• [TEXT TO READ]:
○ ○ ○ ○ ○

Harrigan responds: "Buffet is a great investor, he really is. Is he a great advocate of proper levels of checks and balances in terms of corporate governance? I don't think that is his strong point. We weren't suggesting those members be removed from the board. We were making a statement about how important we think it is that you draw a bright line between audit and non-audit related services."
The criticisms appear to have had an effect. Calpers is unlikely to continue the aggressive stance on auditors and will set out a more selective policy in October or November. "Some people think we did the right thing, some people think we did the wrong thing. I don't know. I think we made a lot of noise. This is the first time we've done it. Maybe what we did was absolutely the right thing to do for the first proxy season. Maybe now we need to look at refining it."
Overseas targets
The fund's next big focus will be executive compensation, an incendiary issue on both sides of the Atlantic. Calpers is planning a separate focus list of the most egregious cases of excessive pay which will be published later this year or early next.
Harrigan says Calpers will also focus more efforts on shaking up poorly managed companies overseas, including Britain - it was part of the failed revolt against James Murdoch's accession at BSkyB. Calpers was a founding member in May of the International Forum for Active Shareowners to encourage more cross-border cooperation and holds about 25% of its equities outside the US.
Harrigan judges the most important imminent issue for investors in the US to be the so-called access to the proxy.

○ ○ ○ ○ ○

• [SHORT PROBLEM 1]: Translate this sentence from the Calpers passage into Spanish: "The criticisms appear to have had an effect."
• [SHORT PROBLEM 2]: Rewrite the Calpers passage between "Overseas targets" and "outside the US.", inclusive, substituting "boardroom pay" for "executive compensation".
Rely on the Calpers passage alone.

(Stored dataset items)
○ ○ ○ ○ ○

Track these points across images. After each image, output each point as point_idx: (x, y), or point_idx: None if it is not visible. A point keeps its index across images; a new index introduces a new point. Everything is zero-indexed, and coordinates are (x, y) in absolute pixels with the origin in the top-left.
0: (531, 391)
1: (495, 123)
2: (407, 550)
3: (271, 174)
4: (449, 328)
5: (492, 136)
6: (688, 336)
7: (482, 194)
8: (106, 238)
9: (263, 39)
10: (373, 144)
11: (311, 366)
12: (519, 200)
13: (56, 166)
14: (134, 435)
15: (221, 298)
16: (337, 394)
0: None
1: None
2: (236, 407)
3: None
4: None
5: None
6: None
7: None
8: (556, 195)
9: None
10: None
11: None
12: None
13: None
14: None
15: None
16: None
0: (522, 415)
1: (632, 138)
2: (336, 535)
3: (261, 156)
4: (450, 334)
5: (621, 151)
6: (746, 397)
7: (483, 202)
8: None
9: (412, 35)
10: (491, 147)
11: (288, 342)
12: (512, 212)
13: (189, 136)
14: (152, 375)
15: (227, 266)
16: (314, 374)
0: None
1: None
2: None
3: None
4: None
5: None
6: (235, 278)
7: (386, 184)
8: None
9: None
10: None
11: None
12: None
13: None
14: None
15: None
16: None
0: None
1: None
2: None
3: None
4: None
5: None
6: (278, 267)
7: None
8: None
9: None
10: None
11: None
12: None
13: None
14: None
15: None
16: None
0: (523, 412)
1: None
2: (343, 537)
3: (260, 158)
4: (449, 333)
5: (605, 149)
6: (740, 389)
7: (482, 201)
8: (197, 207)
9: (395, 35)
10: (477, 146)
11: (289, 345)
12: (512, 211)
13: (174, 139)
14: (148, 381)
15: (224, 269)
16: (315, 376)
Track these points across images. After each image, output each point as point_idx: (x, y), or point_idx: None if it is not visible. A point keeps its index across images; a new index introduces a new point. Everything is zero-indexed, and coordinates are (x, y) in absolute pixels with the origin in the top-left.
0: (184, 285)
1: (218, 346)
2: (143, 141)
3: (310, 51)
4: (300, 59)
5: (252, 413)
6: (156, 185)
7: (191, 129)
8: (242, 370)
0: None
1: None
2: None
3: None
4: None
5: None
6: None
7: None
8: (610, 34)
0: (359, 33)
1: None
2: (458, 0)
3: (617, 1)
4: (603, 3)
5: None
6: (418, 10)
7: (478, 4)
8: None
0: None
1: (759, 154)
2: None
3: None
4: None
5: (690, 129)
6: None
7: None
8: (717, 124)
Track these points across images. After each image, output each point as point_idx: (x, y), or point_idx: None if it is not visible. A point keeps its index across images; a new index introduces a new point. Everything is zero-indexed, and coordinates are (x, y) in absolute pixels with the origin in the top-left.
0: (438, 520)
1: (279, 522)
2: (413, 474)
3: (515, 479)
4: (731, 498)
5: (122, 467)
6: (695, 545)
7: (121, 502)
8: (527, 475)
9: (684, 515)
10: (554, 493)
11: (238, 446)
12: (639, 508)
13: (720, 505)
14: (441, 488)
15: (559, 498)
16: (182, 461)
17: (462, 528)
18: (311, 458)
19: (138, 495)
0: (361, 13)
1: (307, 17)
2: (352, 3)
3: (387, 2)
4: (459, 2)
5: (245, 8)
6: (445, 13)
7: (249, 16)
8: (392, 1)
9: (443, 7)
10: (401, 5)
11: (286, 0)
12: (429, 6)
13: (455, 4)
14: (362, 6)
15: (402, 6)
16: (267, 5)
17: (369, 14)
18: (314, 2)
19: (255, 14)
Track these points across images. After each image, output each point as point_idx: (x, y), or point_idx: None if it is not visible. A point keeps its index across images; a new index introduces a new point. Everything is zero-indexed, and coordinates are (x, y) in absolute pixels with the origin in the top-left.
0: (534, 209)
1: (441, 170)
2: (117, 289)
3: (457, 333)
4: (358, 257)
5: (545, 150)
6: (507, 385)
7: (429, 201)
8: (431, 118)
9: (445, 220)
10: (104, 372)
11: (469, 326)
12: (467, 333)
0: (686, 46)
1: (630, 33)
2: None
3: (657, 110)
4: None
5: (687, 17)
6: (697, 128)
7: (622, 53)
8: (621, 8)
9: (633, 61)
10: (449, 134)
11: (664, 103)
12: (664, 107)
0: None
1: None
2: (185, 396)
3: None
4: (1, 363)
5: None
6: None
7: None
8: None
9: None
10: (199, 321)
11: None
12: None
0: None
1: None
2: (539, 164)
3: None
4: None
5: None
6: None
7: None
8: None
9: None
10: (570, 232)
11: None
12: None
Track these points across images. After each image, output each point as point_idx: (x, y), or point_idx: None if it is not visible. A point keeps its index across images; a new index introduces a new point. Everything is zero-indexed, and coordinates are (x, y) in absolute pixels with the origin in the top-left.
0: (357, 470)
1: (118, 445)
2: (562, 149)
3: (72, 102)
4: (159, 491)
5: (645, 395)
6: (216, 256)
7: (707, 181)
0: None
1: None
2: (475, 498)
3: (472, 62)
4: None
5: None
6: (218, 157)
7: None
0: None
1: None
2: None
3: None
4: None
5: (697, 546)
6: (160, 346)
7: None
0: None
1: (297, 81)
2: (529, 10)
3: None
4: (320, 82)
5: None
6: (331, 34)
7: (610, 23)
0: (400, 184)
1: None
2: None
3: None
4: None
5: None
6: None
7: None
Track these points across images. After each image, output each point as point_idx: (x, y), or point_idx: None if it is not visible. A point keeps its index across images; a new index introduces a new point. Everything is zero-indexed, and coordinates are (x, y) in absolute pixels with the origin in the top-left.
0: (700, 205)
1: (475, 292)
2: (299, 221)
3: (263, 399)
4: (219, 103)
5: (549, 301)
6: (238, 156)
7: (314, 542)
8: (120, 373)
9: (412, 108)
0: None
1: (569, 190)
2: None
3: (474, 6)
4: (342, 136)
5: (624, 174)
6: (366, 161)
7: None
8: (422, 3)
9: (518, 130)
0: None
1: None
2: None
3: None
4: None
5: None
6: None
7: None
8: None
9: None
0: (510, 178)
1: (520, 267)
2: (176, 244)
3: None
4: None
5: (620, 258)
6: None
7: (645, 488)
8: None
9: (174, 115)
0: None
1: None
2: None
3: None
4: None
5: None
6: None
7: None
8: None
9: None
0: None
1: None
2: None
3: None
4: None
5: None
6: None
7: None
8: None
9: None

○ ○ ○ ○ ○

• [RESPONSE 1]: Las críticas parecen haber tenido efecto.

• [RESPONSE 2]:
Overseas targets
The fund's next big focus will be boardroom pay, an incendiary issue on both sides of the Atlantic. Calpers is planning a separate focus list of the most egregious cases of excessive pay which will be published later this year or early next.
Harrigan says Calpers will also focus more efforts on shaking up poorly managed companies overseas, including Britain - it was part of the failed revolt against James Murdoch's accession at BSkyB. Calpers was a founding member in May of the International Forum for Active Shareowners to encourage more cross-border cooperation and holds about 25% of its equities outside the US.